Now that we have our check_syntax and is_importable tests working, we can test our LLM output:

@pytest.mark.parametrize(
    "query,expected",
    [
        ("How do I make a basic OpenAI call using Mirascope?", None),
    ],
)
def test_documentation_agent(query: str, expected: str):
    documentation_agent = DocumentationAgent()
    response = documentation_agent._call(query)
    if response.classification == "code":
        assert check_syntax(response.content) and is_importable(response.content)

Evaluating General Q&A¶

For non-code responses generated by the LLM, our primary goal is to verify that the LLM is sourcing its responses directly from the Mirascope documentation rather than relying on its broader knowledge base.
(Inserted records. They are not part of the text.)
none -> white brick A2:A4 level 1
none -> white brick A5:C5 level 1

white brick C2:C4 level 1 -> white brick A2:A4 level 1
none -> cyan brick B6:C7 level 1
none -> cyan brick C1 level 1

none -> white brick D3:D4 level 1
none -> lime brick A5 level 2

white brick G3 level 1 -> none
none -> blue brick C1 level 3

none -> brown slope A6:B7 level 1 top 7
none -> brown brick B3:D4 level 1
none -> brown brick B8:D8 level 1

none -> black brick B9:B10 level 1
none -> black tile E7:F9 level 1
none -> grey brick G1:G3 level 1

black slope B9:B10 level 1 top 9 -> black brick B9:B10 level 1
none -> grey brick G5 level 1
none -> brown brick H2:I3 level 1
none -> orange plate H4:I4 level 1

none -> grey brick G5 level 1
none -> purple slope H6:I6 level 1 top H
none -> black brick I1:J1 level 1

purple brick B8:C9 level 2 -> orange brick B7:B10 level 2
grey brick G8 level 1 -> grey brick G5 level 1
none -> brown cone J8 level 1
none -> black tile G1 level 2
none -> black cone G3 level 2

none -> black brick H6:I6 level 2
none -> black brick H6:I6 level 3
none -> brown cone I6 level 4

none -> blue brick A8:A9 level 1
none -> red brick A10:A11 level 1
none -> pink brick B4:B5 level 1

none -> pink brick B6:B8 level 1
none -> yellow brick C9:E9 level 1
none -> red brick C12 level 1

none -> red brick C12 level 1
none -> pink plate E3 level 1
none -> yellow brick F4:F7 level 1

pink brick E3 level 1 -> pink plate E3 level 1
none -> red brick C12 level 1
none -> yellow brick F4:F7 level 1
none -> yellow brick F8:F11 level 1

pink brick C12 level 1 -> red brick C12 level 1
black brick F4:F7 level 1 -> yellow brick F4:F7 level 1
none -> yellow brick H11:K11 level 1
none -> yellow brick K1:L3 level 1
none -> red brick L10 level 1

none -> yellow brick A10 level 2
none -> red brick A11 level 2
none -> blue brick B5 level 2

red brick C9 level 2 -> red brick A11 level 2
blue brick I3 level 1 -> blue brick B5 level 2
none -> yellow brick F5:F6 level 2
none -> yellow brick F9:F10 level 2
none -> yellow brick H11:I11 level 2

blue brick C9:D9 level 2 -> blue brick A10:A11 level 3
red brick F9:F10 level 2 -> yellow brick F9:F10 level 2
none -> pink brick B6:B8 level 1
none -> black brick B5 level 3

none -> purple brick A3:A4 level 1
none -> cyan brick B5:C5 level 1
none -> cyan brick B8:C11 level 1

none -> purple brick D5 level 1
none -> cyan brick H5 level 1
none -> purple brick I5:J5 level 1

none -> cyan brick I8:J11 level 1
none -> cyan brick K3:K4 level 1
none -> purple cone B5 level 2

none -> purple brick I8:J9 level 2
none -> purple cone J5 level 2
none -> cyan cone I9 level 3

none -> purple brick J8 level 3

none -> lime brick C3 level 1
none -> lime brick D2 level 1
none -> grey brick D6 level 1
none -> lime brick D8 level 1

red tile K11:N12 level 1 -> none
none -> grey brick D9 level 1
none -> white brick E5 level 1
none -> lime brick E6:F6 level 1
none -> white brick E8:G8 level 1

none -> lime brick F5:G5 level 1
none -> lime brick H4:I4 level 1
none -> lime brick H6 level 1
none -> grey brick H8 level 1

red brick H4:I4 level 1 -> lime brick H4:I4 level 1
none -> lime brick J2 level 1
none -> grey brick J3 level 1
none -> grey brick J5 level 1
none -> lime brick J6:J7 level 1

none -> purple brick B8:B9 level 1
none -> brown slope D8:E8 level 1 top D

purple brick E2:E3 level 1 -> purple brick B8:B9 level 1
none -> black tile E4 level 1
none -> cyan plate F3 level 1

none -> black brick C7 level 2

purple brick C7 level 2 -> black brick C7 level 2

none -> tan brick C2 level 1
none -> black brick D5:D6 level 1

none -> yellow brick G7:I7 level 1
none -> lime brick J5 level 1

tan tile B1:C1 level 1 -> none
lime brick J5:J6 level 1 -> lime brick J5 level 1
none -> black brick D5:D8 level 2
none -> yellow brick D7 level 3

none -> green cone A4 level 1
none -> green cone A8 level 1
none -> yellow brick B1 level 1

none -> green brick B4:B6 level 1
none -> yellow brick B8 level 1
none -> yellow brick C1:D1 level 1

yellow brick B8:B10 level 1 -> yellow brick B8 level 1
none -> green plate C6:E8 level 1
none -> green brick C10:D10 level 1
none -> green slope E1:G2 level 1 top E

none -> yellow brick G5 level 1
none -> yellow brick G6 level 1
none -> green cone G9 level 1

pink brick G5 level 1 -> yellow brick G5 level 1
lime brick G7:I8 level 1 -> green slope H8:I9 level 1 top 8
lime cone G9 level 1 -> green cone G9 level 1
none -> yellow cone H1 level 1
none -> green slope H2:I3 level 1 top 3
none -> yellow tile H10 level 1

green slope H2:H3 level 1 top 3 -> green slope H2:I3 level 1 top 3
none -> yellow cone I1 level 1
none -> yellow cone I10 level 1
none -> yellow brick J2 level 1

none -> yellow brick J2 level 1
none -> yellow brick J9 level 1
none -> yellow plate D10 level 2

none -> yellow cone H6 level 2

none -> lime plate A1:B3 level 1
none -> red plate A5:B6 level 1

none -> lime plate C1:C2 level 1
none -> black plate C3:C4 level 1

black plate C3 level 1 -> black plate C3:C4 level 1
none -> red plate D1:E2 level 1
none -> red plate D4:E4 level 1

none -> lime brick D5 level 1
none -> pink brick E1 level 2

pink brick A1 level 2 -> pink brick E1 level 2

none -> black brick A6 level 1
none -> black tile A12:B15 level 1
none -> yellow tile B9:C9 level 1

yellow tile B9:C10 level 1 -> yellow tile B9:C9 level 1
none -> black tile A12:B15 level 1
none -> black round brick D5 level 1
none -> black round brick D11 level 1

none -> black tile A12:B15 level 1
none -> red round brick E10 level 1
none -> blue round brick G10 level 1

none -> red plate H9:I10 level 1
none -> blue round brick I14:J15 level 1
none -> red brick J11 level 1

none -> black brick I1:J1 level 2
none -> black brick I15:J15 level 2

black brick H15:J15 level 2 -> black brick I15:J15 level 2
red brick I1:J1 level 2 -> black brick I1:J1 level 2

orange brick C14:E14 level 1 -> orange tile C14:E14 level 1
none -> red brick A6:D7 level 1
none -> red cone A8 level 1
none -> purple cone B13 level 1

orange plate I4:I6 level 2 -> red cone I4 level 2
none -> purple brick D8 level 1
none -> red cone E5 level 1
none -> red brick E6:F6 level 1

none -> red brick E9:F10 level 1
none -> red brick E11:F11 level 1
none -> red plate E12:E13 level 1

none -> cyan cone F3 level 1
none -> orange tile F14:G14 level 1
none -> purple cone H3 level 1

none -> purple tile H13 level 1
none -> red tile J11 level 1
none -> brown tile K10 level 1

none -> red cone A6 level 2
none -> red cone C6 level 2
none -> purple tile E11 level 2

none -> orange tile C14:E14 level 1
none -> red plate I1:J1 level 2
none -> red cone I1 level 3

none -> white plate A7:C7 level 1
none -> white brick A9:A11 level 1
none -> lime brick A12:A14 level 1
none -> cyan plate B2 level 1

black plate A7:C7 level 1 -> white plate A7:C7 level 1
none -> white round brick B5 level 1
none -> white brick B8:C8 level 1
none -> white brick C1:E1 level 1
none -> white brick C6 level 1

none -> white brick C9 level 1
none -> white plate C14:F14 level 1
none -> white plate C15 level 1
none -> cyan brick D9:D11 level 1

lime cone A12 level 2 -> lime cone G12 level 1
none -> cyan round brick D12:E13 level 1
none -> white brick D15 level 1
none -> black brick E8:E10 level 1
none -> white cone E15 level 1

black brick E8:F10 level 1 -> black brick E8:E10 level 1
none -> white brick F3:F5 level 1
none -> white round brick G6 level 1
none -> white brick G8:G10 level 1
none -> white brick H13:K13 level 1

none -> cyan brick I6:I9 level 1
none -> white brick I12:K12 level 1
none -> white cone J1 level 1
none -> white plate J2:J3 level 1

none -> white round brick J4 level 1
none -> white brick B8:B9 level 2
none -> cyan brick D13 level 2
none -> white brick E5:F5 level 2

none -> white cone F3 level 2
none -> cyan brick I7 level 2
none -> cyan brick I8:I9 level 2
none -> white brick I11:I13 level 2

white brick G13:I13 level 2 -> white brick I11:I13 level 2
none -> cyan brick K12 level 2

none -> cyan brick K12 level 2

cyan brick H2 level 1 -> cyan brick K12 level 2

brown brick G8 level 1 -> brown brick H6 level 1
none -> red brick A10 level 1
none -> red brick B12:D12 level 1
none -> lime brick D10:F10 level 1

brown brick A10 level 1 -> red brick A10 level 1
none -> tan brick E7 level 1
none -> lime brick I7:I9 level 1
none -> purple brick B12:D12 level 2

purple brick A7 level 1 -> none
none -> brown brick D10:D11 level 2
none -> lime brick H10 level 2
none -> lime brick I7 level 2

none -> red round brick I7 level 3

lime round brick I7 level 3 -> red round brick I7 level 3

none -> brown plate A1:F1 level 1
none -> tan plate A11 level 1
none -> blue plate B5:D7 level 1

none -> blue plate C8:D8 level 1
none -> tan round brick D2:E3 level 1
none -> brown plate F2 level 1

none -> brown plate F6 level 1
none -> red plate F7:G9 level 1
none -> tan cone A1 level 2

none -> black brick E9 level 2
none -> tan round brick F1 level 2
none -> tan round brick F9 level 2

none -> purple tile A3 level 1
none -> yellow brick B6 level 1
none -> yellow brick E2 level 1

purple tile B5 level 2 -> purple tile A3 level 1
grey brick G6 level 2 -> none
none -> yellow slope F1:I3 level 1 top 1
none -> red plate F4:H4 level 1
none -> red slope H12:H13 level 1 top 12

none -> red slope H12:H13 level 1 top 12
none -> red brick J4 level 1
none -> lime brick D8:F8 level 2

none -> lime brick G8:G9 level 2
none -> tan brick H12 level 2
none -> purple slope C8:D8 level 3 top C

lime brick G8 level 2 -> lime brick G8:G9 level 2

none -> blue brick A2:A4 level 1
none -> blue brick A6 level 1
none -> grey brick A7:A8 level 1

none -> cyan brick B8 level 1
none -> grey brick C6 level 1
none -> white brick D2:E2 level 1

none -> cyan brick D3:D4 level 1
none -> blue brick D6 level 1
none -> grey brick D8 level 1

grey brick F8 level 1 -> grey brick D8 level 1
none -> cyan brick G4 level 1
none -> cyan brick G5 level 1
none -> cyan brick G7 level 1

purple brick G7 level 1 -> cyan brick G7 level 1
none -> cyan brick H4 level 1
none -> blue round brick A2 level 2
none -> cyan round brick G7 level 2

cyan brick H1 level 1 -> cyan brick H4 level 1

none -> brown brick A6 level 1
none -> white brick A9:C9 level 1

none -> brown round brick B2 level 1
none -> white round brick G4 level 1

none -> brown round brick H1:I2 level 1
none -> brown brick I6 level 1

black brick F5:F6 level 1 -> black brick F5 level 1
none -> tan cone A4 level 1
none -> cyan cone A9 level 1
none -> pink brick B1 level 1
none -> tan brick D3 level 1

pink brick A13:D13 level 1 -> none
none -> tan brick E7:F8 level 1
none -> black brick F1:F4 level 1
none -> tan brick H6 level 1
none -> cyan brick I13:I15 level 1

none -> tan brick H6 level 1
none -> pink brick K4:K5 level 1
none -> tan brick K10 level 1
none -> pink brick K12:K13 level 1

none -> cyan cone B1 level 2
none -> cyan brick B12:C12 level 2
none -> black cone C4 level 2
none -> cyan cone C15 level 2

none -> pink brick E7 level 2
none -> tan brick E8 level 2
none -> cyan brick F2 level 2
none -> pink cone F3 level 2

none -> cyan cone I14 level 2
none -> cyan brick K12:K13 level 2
Here we require that the LLM's response contains a sentence verbatim.

@pytest.mark.parametrize(
    "query,expected",
    [
        ("What is Mirascope?", "a toolkit for building AI-powered applications"),
    ],
)
def test_documentation_agent(query: str, expected: str):
    documentation_agent = DocumentationAgent()
    response = documentation_agent._call(query)
    if response.classification == "general":
        assert expected in response.content

When adapting this recipe to your specific use-case, consider the following:

Update the Few-Shot examples to match your documents.
Experiment with other providers for LLM Reranking or use multiple LLM Rerankers and average out the scores.
Add history to the DocumentationAgent and have the LLM generate the query for get_documents for a more relevant semantic search.